German container shipping line Hapag-Lloyd nearly doubled net profit in the first half of 2020 and kept its full-year outlook intact but warned that the coronavirus crisis bears indiscernible risks for its operations.
"We have not put the pandemic behind us. Compared to a normal situation, customers' booking behaviour is volatile," chief executive Rolf Habben Jansen told Reuters.
Transport volumes at Hapag-Lloyd, the world's number five in the industry, were down 3.5% year-on-year at 5.8 million 20-foot equivalent units (TEU).
Habben Jansen said those volumes were recovering but were unlikely to reach their 2019 level this year as economies worldwide have contracted amid lockdowns.
Net profit between January and June soared by 95% to €285 million ($336.78 million) versus €146 million in comparable 2019.

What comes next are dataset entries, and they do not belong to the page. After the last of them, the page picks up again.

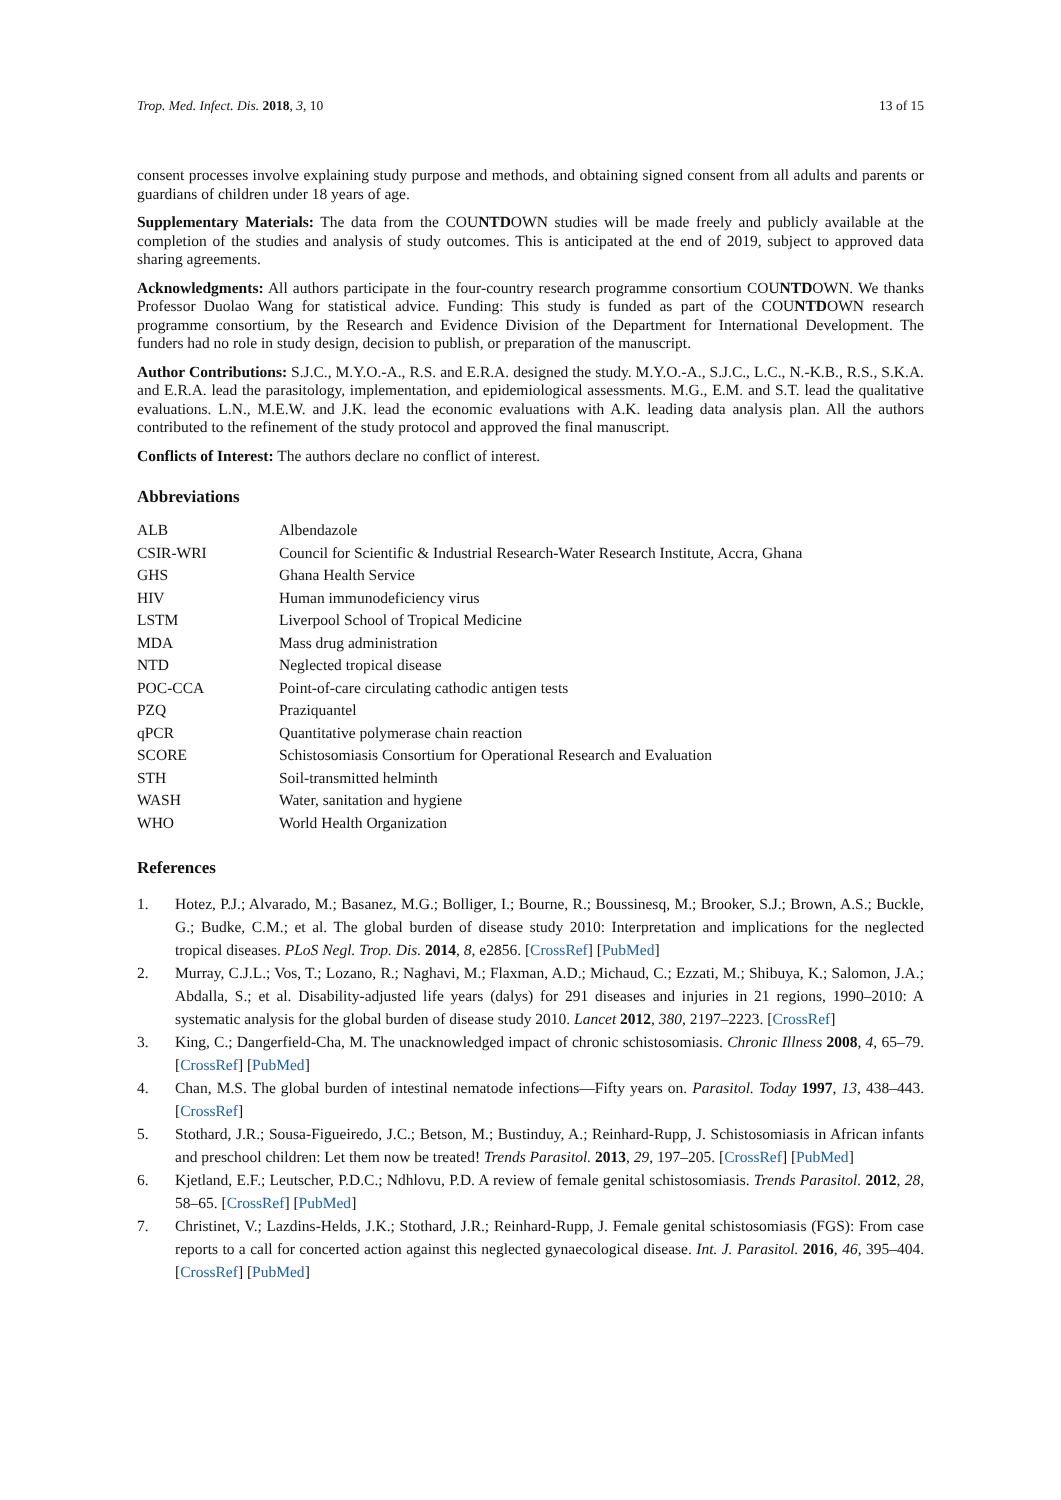Trop. Med. Infect. Dis. 2018, 3, 10 13 of 15
consent processes involve explaining study purpose and methods, and obtaining signed consent from all adults and parents or guardians of children under 18 years of age.
Supplementary Materials: The data from the COUNTDOWN studies will be made freely and publicly available at the completion of the studies and analysis of study outcomes. This is anticipated at the end of 2019, subject to approved data sharing agreements.
Acknowledgments: All authors participate in the four-country research programme consortium COUNTDOWN. We thanks Professor Duolao Wang for statistical advice. Funding: This study is funded as part of the COUNTDOWN research programme consortium, by the Research and Evidence Division of the Department for International Development. The funders had no role in study design, decision to publish, or preparation of the manuscript.
Author Contributions: S.J.C., M.Y.O.-A., R.S. and E.R.A. designed the study. M.Y.O.-A., S.J.C., L.C., N.-K.B., R.S., S.K.A. and E.R.A. lead the parasitology, implementation, and epidemiological assessments. M.G., E.M. and S.T. lead the qualitative evaluations. L.N., M.E.W. and J.K. lead the economic evaluations with A.K. leading data analysis plan. All the authors contributed to the refinement of the study protocol and approved the final manuscript.
Conflicts of Interest: The authors declare no conflict of interest.
Abbreviations
| ALB | Albendazole |
| CSIR-WRI | Council for Scientific & Industrial Research-Water Research Institute, Accra, Ghana |
| GHS | Ghana Health Service |
| HIV | Human immunodeficiency virus |
| LSTM | Liverpool School of Tropical Medicine |
| MDA | Mass drug administration |
| NTD | Neglected tropical disease |
| POC-CCA | Point-of-care circulating cathodic antigen tests |
| PZQ | Praziquantel |
| qPCR | Quantitative polymerase chain reaction |
| SCORE | Schistosomiasis Consortium for Operational Research and Evaluation |
| STH | Soil-transmitted helminth |
| WASH | Water, sanitation and hygiene |
| WHO | World Health Organization |
References
1. Hotez, P.J.; Alvarado, M.; Basanez, M.G.; Bolliger, I.; Bourne, R.; Boussinesq, M.; Brooker, S.J.; Brown, A.S.; Buckle, G.; Budke, C.M.; et al. The global burden of disease study 2010: Interpretation and implications for the neglected tropical diseases. PLoS Negl. Trop. Dis. 2014, 8, e2856. [CrossRef] [PubMed]
2. Murray, C.J.L.; Vos, T.; Lozano, R.; Naghavi, M.; Flaxman, A.D.; Michaud, C.; Ezzati, M.; Shibuya, K.; Salomon, J.A.; Abdalla, S.; et al. Disability-adjusted life years (dalys) for 291 diseases and injuries in 21 regions, 1990–2010: A systematic analysis for the global burden of disease study 2010. Lancet 2012, 380, 2197–2223. [CrossRef]
3. King, C.; Dangerfield-Cha, M. The unacknowledged impact of chronic schistosomiasis. Chronic Illness 2008, 4, 65–79. [CrossRef] [PubMed]
4. Chan, M.S. The global burden of intestinal nematode infections—Fifty years on. Parasitol. Today 1997, 13, 438–443. [CrossRef]
5. Stothard, J.R.; Sousa-Figueiredo, J.C.; Betson, M.; Bustinduy, A.; Reinhard-Rupp, J. Schistosomiasis in African infants and preschool children: Let them now be treated! Trends Parasitol. 2013, 29, 197–205. [CrossRef] [PubMed]
6. Kjetland, E.F.; Leutscher, P.D.C.; Ndhlovu, P.D. A review of female genital schistosomiasis. Trends Parasitol. 2012, 28, 58–65. [CrossRef] [PubMed]
7. Christinet, V.; Lazdins-Helds, J.K.; Stothard, J.R.; Reinhard-Rupp, J. Female genital schistosomiasis (FGS): From case reports to a call for concerted action against this neglected gynaecological disease. Int. J. Parasitol. 2016, 46, 395–404. [CrossRef] [PubMed]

Habben Jansen partly attributed the improvement to capacity discipline plus lower shipping fuel costs in the second quarter.
He said fuel costs remained at that low level. They rose by 4% on the year in the first half due to new environmental fuel regulations that kicked in worldwide on 1 January.
Performance Safeguarding Programme
The company adjusted capacity due to lower demand and took additional cost-cutting measures as part of its performance safeguarding programme, he said.
Earnings before interest, tax, depreciation and amortisation (EBITDA) in the full year should be between €1.7-2.2 billion and earnings before interest and tax (EBIT) between €0.5-1.0 billion, he reiterated.
First-half EBIT was at €511 million, surpassing €389 million a year earlier while EBITDA came in at €1.17 billion, up from €956 million in the comparable 2019 period.
Analysts think container shipping could benefit from the resumption of more Chinese business activities and a tentative recovery.